WHEN IT COMES TO HER2NEU TESTING, a study of accuracy just published by the journal Cancer may raise interesting questions for pathology groups across the nation.
“Assessing the discordance rate between local and central HER2 testing in women with locally determined HER2- negative breast cancer,” was the title of the study published by Cancer on June 13, 2014. (Kaufman et al., Cancer, doi: 10.1002/cncr.28710.)
To determine what discordance might exist between local labs and central labs, the researchers obtained and retested tumor specimens from 530 women. Their goal was to determine if the initial HER2 negative classification had been correct.
Each specimen was retested using both the immunohistochemistry (IHC) and the florescence in situ hybridization (FISH) assays. Each test has FDA clearance.
Researchers determined that the tumor type classification was incorrect for 22 out of the 530 patients. That represented 4% of the patients. Researchers noted that this 4% of patients did not get potentially-efficacious therapy because their HER2 positivity was not determined as a result of those first tests.

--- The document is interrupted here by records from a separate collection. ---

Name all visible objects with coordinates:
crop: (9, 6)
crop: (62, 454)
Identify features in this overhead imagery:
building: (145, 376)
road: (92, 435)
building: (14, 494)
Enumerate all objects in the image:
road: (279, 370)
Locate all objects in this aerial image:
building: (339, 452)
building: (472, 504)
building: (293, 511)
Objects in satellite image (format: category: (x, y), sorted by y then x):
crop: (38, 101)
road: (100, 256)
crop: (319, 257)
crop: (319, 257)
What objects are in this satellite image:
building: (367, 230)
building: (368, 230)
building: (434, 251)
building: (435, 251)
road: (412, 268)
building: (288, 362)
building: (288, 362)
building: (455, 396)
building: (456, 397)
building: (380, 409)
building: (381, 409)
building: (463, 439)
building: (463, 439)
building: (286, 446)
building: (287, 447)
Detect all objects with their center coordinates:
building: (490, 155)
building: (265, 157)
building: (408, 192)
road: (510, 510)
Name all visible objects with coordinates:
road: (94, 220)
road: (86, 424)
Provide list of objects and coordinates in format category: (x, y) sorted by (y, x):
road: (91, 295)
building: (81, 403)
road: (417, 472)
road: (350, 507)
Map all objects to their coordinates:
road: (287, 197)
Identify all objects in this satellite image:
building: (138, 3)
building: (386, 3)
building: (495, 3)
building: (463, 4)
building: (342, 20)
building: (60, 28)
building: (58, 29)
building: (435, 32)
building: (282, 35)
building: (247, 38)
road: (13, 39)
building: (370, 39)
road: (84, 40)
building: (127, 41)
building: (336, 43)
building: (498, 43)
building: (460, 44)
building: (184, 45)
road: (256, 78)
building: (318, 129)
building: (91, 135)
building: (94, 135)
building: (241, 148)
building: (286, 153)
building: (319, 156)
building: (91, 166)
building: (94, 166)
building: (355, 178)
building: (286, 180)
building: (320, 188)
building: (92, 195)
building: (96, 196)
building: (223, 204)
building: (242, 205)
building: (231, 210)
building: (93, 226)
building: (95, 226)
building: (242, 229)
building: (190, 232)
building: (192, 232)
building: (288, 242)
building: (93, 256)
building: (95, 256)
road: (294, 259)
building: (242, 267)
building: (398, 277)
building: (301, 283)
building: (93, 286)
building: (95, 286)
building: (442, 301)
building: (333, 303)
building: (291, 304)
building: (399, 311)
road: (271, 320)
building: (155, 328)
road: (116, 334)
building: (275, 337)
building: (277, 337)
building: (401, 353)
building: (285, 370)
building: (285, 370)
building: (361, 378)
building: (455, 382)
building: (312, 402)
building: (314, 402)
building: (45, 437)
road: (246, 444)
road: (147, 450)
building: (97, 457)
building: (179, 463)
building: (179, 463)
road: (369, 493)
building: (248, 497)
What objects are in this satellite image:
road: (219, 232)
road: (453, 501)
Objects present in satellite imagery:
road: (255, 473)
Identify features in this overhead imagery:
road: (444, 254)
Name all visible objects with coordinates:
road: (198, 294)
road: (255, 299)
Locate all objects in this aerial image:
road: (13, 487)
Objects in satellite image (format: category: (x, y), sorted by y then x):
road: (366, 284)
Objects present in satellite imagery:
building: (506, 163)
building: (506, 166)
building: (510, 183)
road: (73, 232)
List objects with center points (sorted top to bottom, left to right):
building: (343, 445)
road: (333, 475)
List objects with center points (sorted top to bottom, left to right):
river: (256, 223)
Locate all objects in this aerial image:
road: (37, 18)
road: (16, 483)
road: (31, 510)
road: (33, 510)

Local Pathology Lab Testing
One notable finding was that 18 of the 22 specimens that were categorized incorrectly had been processed at a local laboratory using only one testing method. That caused researchers to hypothesize that the staff at smaller pathology laboratories may be more inclined to use one of the two approved testing methods rather than both. Other limitations of the study were identified.
Lead researcher Peter A. Kaufman, M.D., of Dartmouth-Hitchcock Medical Center, stated: “We, and other groups, have previously shown that a certain percentage of cases found to be HER2 positive in local laboratories are in fact HER2 negative when tested in more experienced central labs.
Accuracy of Negative HER2
“There has, however, been almost no research evaluating the accuracy of a negative HER2 result,” he continued. “This is the first large study to look at this. What is comforting is that we found that re-testing in experienced larger labs confirmed the original local lab results in the majority of cases.”
In their conclusion, the authors wrote: “This study highlights the limitations of employing just one HER2 testing methodology in current clinical practice. It identifies a cohort of patients who did not receive potentially efficacious therapy because their tumor HER2-positivity was not determined by the test initially used. Because of inherent limitations in testing methodologies, it is inadvisable to rely on a single test to rule out potential benefit from HER2-targeted therapy.”
This study is an example of how improving technology, better use of lab test data, and more rigorous QA/QC methodologies are raising the bar on the quality and accuracy of clinical lab and pathology lab testing. It is a reminder to all lab administrators and pathologists that yesterday’s standards of quality, accu- racy, and reproducibility may not meet today’s expectations of physicians, payers, and patients.